Thankfully, Scot McKnight’s new book, The Heaven Promise is an accessible and scintillating introduction to the main features of the future – particularly for those of us who are too preoccupied with earthly priorities. It covers God’s plans for his people and our future eternity in God’s presence in the new heaven and earth. It is rare for eternal issues to be so seriously explored. McKnight has done the Church a great service in putting this excellent title together. GH



Vineyard UK


Featuring five new songs and a few reworked classics, Open is a ten-track taste of the new sound of Vineyard Records UK. Produced by 29th Chapter’s David Plumb, the album comes as a follow-up to last year’s much-loved Waterfalls.

The opening title track is a brooding one, emitting an urgency that permeates the rest of the album. It introduces themes of an open heaven, as well as electronic sounds in tracks such as ‘Living in the Light’, ‘We Need More’ and ‘My Heart is Free’.

This isn’t a perfect album. The electronic effects can feel overused at times. But standout track ‘No Longer Strangers’ is an unexpected gem, with its soft jazz tempo and soulful vocals.

Perhaps it is closing track ‘Glorious’ that best summarises the album: offbeat electronic sounds juxtaposed with melodic depth and stirring vocals. This is an album that’s beat-driven rather than band-driven. It points towards a significant and exciting remoulding for the brand. NW







Passion has taken the unusual step of releasing their album before the event in order to encourage conference-goers to be familiar with the songs before turning up. As such the production on every track is superb; the sound is clean and full, despite the lack of an audience voice in the mix.

The album holds offerings from the usual Passion crowd – Crowder, Chris Tomlin and Matt Redman among others. Crowder’s two offerings, ‘My Victory’ and ‘All We Sinners’ are particular stand-outs.

At times the tracks can feel slightly generic; many follow established patterns of crescendo and can be lyrically unadventurous – they are easy to sing, but somewhat predictable in their outcomes.

Overall, this is a solid album with songs that could comfortably be introduced into Sunday worship.

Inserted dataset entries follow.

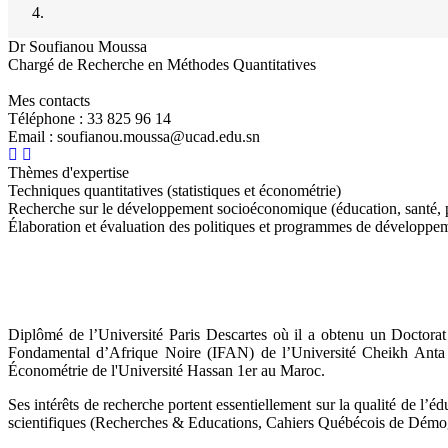
Dr Soufianou Moussa
Chargé de Recherche en Méthodes Quantitatives
Mes contacts
Téléphone : 33 825 96 14
Email : soufianou.moussa@ucad.edu.sn
Thèmes d'expertise
Techniques quantitatives (statistiques et économétrie)
Recherche sur le développement socioéconomique (éducation, santé, pr
Élaboration et évaluation des politiques et programmes de développe
Diplômé de l’Université Paris Descartes où il a obtenu un Doctorat
Fondamental d’Afrique Noire (IFAN) de l’Université Cheikh Anta
Économétrie de l'Université Hassan 1er au Maroc.
Ses intérêts de recherche portent essentiellement sur la qualité de l’éd
scientifiques (Recherches & Educations, Cahiers Québécois de Démo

However, I can’t help but wonder how much more impacting tracks like ‘Salvation’s Tide’ would be if we were able to hear 30,000 voices singing along. NH


The book that changed my life



Jeff Lucas



When I first became a Christian I remember Rees Howells: Intercessor (Lutterworth Press) challenged me so much that I went and stayed at his Bible college in Swansea, hoping that a bit of this godly man might rub off on me! Then there was Philip Yancey’s What’s So Amazing About Grace? (Zondervan). I’ve never forgotten his words: ‘grace means there is nothing we can do to make God love us more and there is nothing we can do to make God love us less’.

But the latest book that really helped to change my life was my friend Jeff Lucas’ Faith in the Fog (Zondervan). Trying to pick up my life having nearly died from cancer and experienced heart-breaking bereavement, I was impacted by how Jeff opened himself up in this title. We have both stood on stages facing thousands of people, some who mistakenly think we speakers have our lives totally sorted out. Reading Jeff’s book encouraged me that I am not the only one who has unanswered questions and is still struggling to be the person that God wants me to be.